Definitely! Already highly competitive with OpenBLAS on the two architectures I tested. Significantly faster on one, and barely slower on the other. I think the memory can be much better optimized than it is now (ie, clever recursive loading of submatrices). However, I am worried that the optimal memory pre-fetching behavior may be very architecture dependent.
Threading would also probably be difficult? I have no idea.
The bottom curve is for the matrix multiplication carried out for MMatrices (up to size 10).
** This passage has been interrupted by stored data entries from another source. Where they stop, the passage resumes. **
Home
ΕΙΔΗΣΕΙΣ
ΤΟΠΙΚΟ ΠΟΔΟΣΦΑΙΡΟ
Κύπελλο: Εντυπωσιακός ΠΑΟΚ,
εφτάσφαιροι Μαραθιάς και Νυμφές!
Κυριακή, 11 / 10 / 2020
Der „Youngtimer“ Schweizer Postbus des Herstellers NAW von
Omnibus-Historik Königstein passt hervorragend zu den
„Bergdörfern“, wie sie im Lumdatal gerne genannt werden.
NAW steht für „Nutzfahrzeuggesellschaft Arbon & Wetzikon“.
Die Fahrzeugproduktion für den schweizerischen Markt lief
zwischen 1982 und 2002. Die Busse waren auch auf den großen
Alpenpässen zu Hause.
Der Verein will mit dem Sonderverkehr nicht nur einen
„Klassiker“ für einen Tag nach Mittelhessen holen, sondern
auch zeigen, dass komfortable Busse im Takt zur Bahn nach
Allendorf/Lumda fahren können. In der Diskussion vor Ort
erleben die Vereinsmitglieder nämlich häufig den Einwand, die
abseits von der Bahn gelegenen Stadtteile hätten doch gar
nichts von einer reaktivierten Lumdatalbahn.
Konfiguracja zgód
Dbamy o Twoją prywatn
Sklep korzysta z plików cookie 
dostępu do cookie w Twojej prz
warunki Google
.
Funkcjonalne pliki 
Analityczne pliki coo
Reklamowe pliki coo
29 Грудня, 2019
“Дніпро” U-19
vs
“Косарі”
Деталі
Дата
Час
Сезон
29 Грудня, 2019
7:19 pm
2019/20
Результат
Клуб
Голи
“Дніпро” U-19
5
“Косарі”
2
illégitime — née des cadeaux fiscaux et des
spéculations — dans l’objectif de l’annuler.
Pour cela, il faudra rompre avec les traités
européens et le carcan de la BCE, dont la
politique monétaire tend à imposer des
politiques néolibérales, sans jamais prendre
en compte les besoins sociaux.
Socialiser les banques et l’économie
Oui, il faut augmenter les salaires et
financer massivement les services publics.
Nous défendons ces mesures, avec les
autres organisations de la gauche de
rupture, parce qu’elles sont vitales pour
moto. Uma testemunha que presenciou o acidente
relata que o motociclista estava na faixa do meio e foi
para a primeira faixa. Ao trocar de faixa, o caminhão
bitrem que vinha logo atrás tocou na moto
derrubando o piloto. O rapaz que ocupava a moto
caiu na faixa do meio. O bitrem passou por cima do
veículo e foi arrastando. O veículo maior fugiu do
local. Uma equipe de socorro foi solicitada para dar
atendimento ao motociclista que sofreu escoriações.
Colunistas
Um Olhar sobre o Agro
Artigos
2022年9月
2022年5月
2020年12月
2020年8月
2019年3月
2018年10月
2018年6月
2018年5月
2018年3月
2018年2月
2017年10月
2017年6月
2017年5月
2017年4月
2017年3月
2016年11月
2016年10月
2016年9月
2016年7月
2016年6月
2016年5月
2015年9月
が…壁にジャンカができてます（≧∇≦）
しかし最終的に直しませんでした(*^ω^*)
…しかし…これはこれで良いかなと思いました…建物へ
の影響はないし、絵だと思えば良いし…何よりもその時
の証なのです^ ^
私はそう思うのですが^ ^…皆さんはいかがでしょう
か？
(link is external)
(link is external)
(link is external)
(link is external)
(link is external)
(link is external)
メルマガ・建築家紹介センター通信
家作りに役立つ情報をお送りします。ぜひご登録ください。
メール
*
EDIT: one of the matrices (gradN) is an MMatrix always.
Given that, you could definitely improve my function a lot. API-wise, get the number of columns from gradN, instead of passing it as a Val. For another, we could split the outer loop into a variable number of pieces based on Kedim, with L changing for each piece as appropriate.
Or, as a lazy hack, just have it call the other function when Kedim < some threshold.